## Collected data
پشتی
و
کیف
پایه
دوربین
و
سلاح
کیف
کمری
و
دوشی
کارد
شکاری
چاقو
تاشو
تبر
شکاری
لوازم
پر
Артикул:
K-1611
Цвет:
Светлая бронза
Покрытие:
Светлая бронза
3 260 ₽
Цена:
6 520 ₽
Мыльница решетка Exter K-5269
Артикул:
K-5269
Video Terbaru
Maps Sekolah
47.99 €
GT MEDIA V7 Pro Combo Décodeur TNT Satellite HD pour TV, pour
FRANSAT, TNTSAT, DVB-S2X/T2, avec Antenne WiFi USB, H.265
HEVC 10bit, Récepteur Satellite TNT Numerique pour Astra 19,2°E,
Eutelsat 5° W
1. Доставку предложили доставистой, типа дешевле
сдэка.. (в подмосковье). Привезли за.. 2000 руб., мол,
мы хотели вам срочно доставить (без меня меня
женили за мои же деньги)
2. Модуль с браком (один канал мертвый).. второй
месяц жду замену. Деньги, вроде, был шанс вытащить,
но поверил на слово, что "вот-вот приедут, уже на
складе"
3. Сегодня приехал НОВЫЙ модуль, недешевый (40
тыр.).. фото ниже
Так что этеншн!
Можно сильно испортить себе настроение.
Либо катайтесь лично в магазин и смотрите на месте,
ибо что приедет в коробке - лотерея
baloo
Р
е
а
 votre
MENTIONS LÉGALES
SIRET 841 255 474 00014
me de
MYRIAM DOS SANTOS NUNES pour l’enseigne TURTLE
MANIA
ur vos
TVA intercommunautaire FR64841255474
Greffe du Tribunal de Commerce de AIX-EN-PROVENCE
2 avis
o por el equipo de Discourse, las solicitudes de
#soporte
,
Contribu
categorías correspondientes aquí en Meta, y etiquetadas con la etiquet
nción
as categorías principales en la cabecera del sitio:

## WRITTEN TASK
With no words changed, transcribe the records above.

## EXERCISE RESPONSE
پشتی
و
کیف
پایه
دوربین
و
سلاح
کیف
کمری
و
دوشی
کارد
شکاری
چاقو
تاشو
تبر
شکاری
لوازم
پر
Артикул:
K-1611
Цвет:
Светлая бронза
Покрытие:
Светлая бронза
3 260 ₽
Цена:
6 520 ₽
Мыльница решетка Exter K-5269
Артикул:
K-5269
Video Terbaru
Maps Sekolah
47.99 €
GT MEDIA V7 Pro Combo Décodeur TNT Satellite HD pour TV, pour
FRANSAT, TNTSAT, DVB-S2X/T2, avec Antenne WiFi USB, H.265
HEVC 10bit, Récepteur Satellite TNT Numerique pour Astra 19,2°E,
Eutelsat 5° W
1. Доставку предложили доставистой, типа дешевле
сдэка.. (в подмосковье). Привезли за.. 2000 руб., мол,
мы хотели вам срочно доставить (без меня меня
женили за мои же деньги)
2. Модуль с браком (один канал мертвый).. второй
месяц жду замену. Деньги, вроде, был шанс вытащить,
но поверил на слово, что "вот-вот приедут, уже на
складе"
3. Сегодня приехал НОВЫЙ модуль, недешевый (40
тыр.).. фото ниже
Так что этеншн!
Можно сильно испортить себе настроение.
Либо катайтесь лично в магазин и смотрите на месте,
ибо что приедет в коробке - лотерея
baloo
Р
е
а
 votre
MENTIONS LÉGALES
SIRET 841 255 474 00014
me de
MYRIAM DOS SANTOS NUNES pour l’enseigne TURTLE
MANIA
ur vos
TVA intercommunautaire FR64841255474
Greffe du Tribunal de Commerce de AIX-EN-PROVENCE
2 avis
o por el equipo de Discourse, las solicitudes de
#soporte
,
Contribu
categorías correspondientes aquí en Meta, y etiquetadas con la etiquet
nción
as categorías principales en la cabecera del sitio:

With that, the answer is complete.